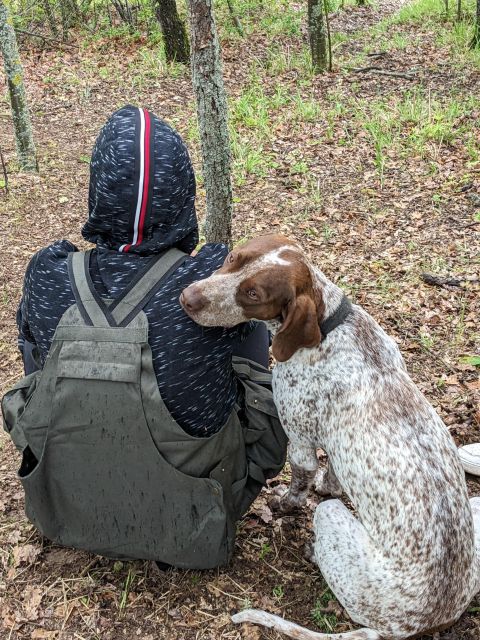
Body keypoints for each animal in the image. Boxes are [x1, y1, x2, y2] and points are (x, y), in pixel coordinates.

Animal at [180, 235, 480, 640]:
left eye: (253, 293)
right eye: (232, 258)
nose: (187, 297)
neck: (328, 323)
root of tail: (424, 622)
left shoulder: (300, 442)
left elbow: (299, 487)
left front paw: (283, 504)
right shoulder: (337, 448)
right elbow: (334, 476)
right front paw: (327, 483)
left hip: (330, 517)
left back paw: (313, 549)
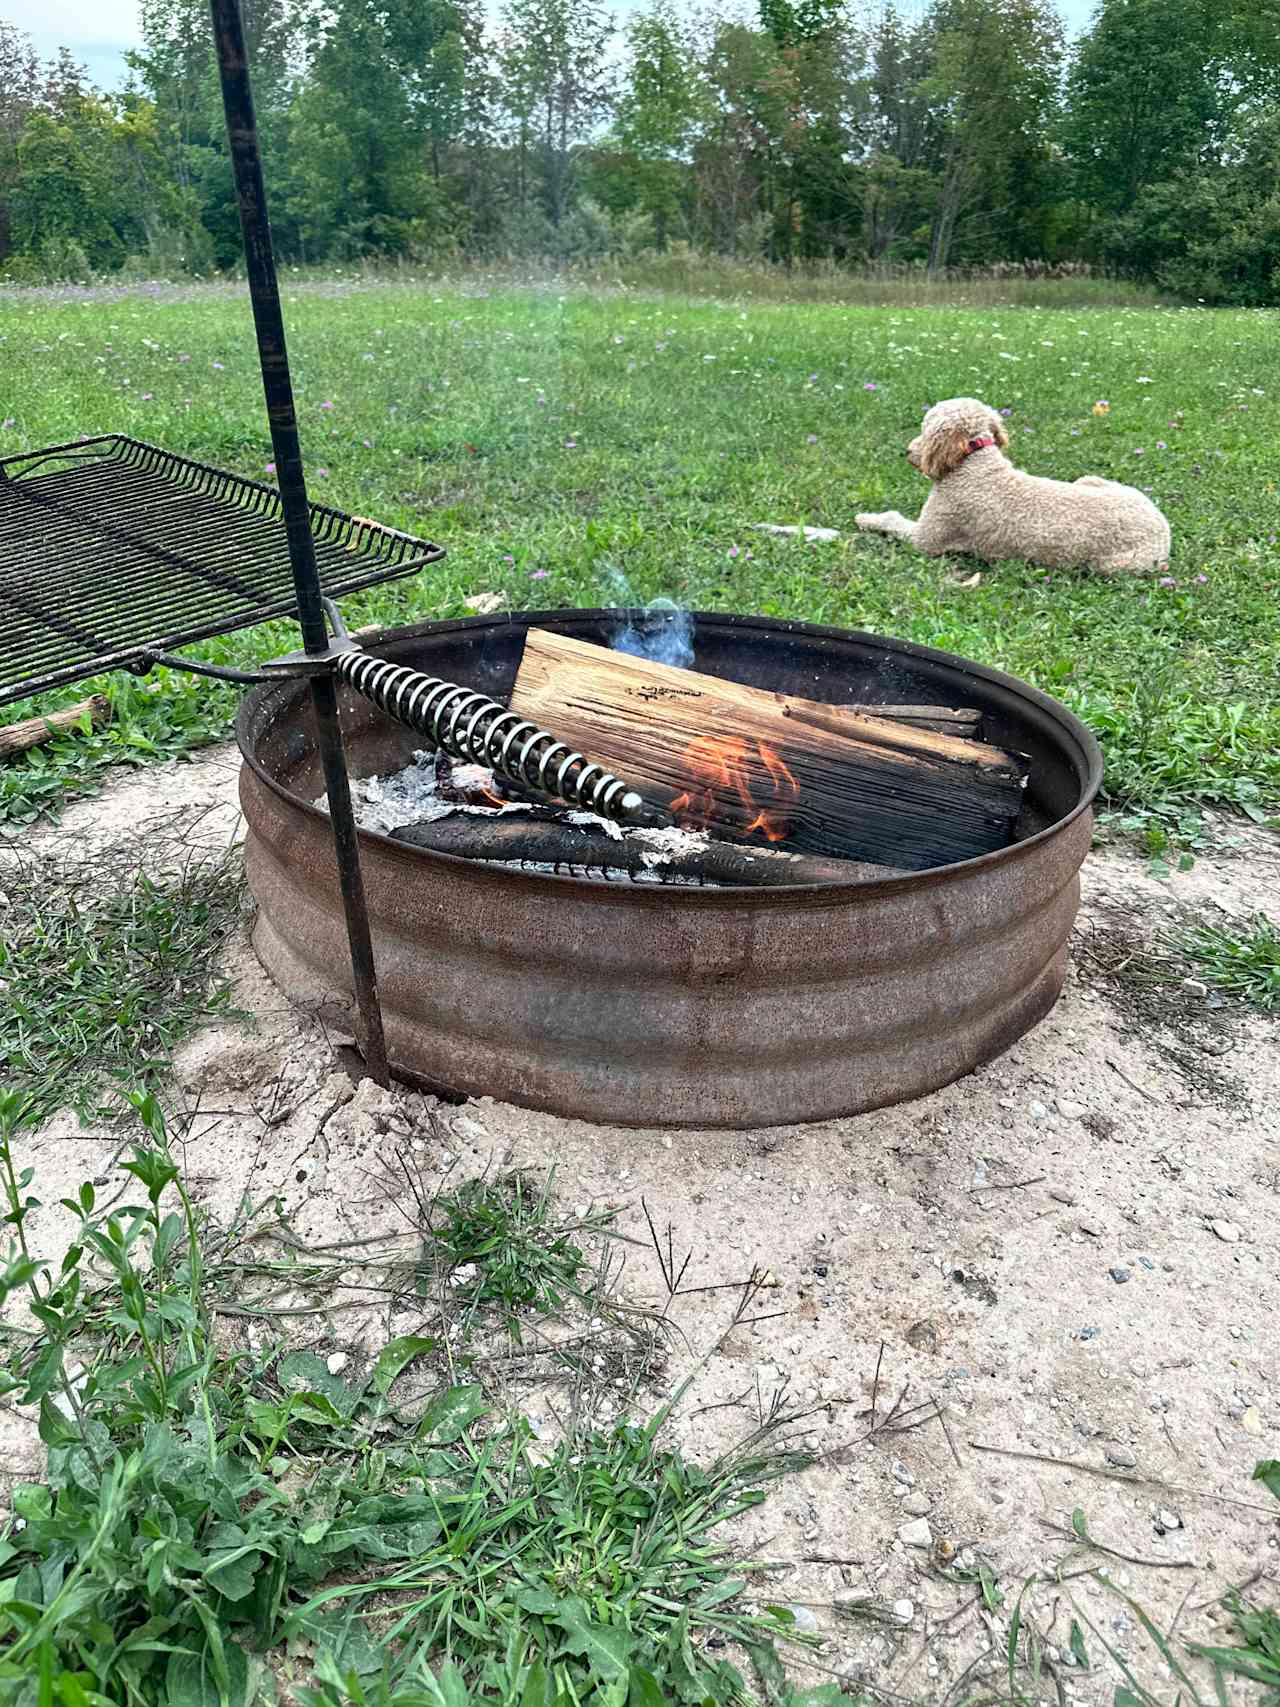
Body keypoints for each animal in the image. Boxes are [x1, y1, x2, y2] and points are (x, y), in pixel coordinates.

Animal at [863, 394, 1174, 573]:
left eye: (925, 428)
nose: (907, 451)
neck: (974, 463)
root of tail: (1162, 525)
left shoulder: (927, 538)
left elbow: (893, 521)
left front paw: (866, 518)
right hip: (1092, 480)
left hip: (1113, 565)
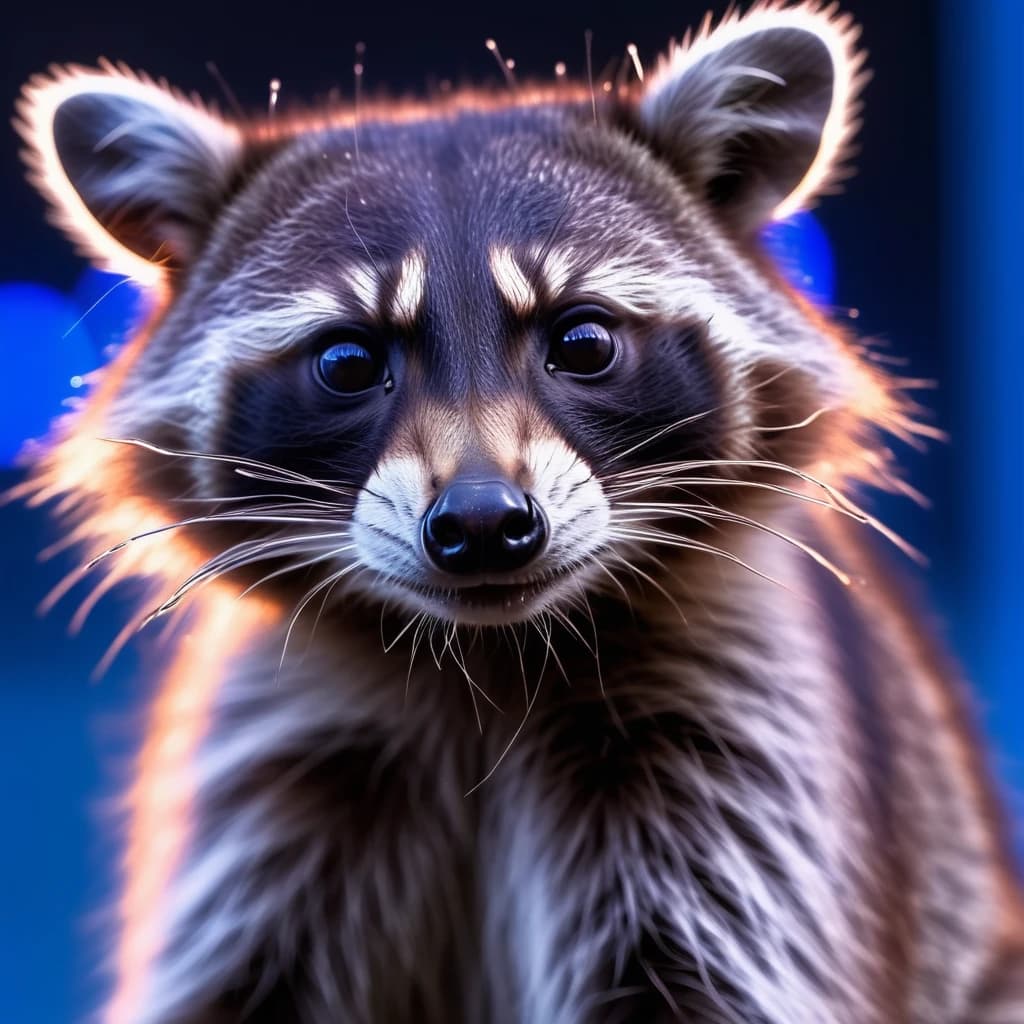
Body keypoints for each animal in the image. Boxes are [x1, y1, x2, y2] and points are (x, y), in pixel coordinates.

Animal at [12, 3, 1024, 1022]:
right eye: (348, 361)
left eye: (582, 342)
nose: (482, 524)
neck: (486, 661)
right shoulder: (281, 770)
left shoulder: (738, 749)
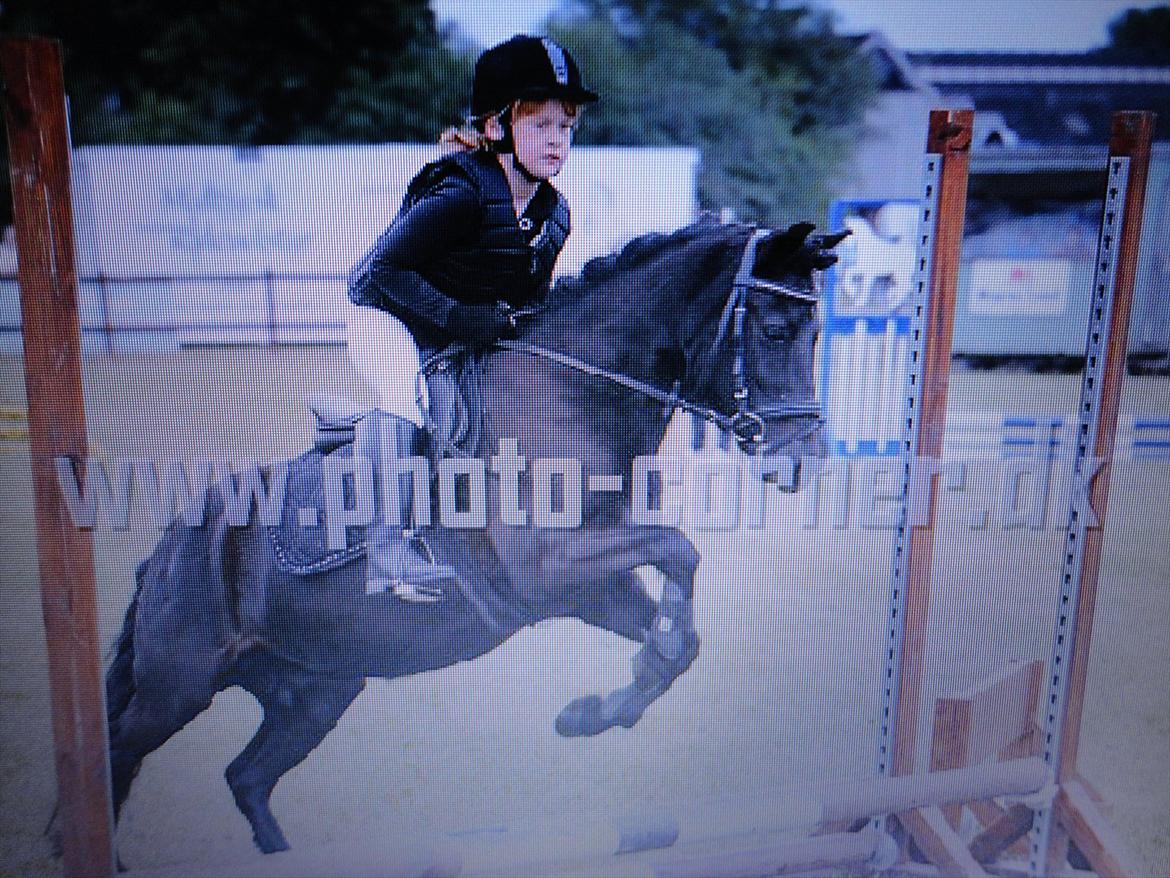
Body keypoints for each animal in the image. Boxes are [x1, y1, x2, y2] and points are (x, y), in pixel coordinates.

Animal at [104, 216, 846, 855]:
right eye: (777, 329)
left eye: (815, 331)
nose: (802, 461)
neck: (572, 393)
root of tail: (164, 551)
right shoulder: (550, 565)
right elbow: (680, 551)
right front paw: (611, 697)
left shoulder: (584, 584)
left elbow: (678, 637)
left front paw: (595, 710)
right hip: (180, 685)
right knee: (120, 751)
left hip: (316, 689)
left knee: (248, 778)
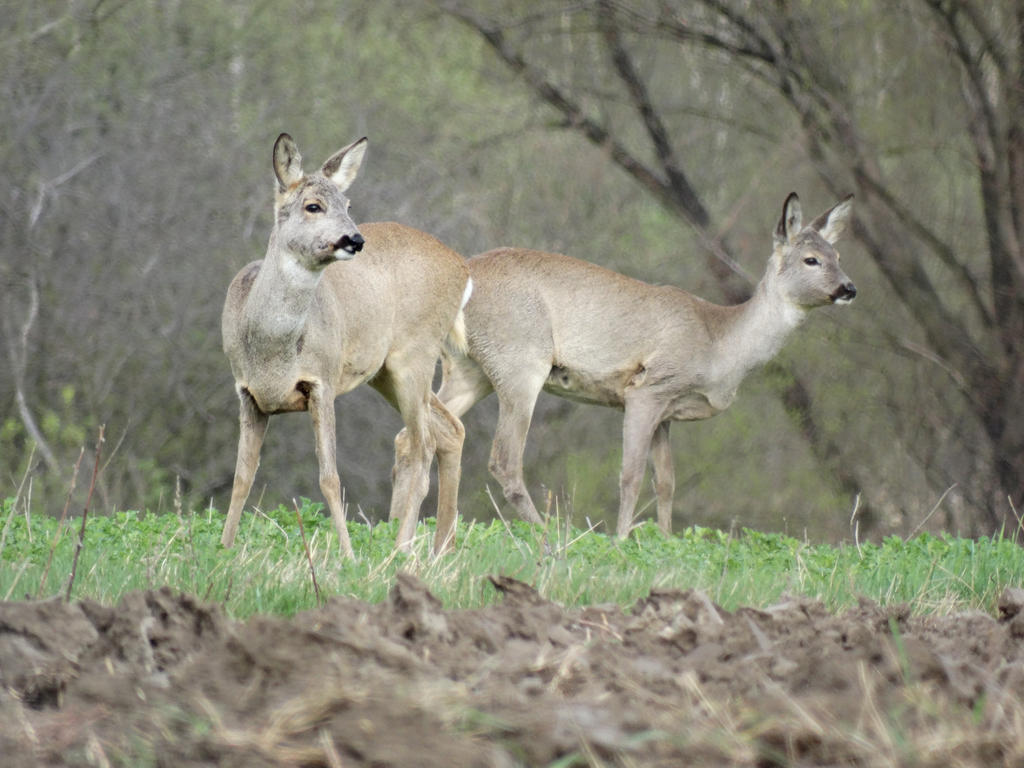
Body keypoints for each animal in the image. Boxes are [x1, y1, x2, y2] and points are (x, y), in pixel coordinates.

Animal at [222, 132, 468, 557]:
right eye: (313, 205)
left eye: (348, 205)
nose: (354, 239)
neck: (273, 351)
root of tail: (464, 268)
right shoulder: (247, 392)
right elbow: (242, 477)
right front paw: (223, 549)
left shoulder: (322, 381)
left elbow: (329, 477)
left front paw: (348, 555)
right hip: (385, 373)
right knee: (449, 430)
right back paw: (443, 551)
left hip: (415, 356)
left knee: (422, 447)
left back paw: (401, 550)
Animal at [440, 193, 856, 540]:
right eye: (811, 260)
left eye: (838, 256)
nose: (849, 288)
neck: (721, 342)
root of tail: (462, 273)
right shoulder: (647, 389)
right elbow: (631, 474)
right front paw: (622, 539)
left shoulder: (667, 412)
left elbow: (667, 481)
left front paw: (667, 540)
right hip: (520, 361)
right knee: (504, 461)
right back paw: (551, 534)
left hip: (469, 370)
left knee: (434, 429)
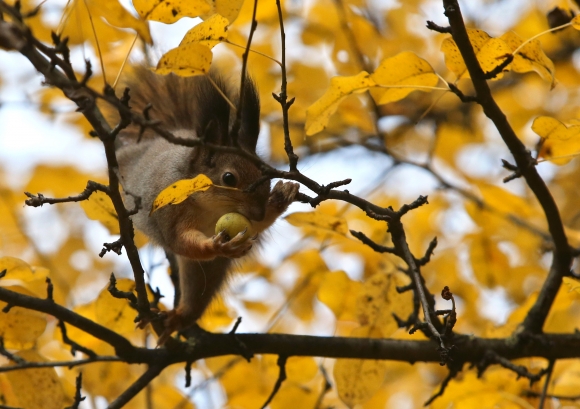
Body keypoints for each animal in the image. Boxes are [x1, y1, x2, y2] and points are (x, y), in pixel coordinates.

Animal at [116, 66, 302, 342]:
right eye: (229, 178)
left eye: (265, 173)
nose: (258, 212)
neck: (211, 209)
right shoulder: (170, 213)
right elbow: (180, 241)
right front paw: (215, 245)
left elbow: (258, 226)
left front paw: (280, 198)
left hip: (209, 272)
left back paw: (180, 317)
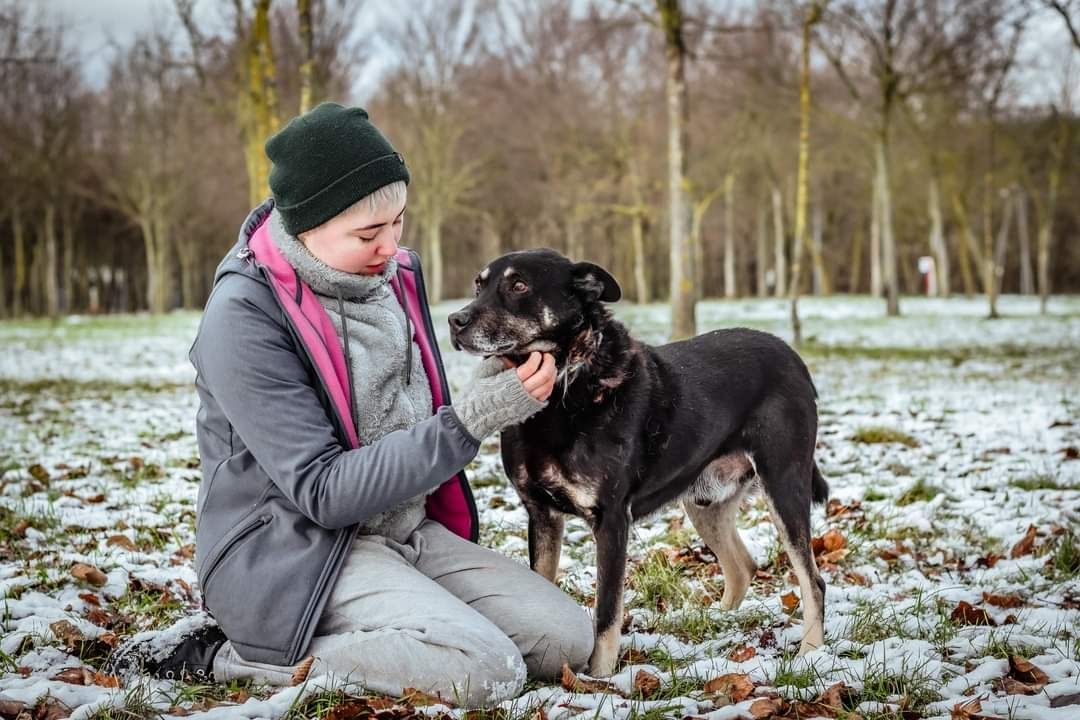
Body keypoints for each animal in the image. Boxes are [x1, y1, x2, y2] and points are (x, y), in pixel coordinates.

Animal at [447, 249, 825, 677]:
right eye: (479, 285)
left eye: (519, 285)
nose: (455, 321)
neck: (567, 390)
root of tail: (792, 356)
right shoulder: (541, 515)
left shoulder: (612, 520)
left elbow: (607, 612)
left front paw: (599, 679)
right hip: (705, 502)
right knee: (742, 566)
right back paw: (720, 625)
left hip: (783, 485)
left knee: (812, 580)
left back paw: (811, 654)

+ + +

- [Try it]: All lines with the word "knee" should be copied from the material above.

- [Expected answer]:
right knee: (120, 751)
left knee: (248, 778)
right knee: (449, 430)
left knee: (422, 447)
right knee: (504, 461)
left knee: (434, 429)
right knee: (742, 566)
left knee: (812, 580)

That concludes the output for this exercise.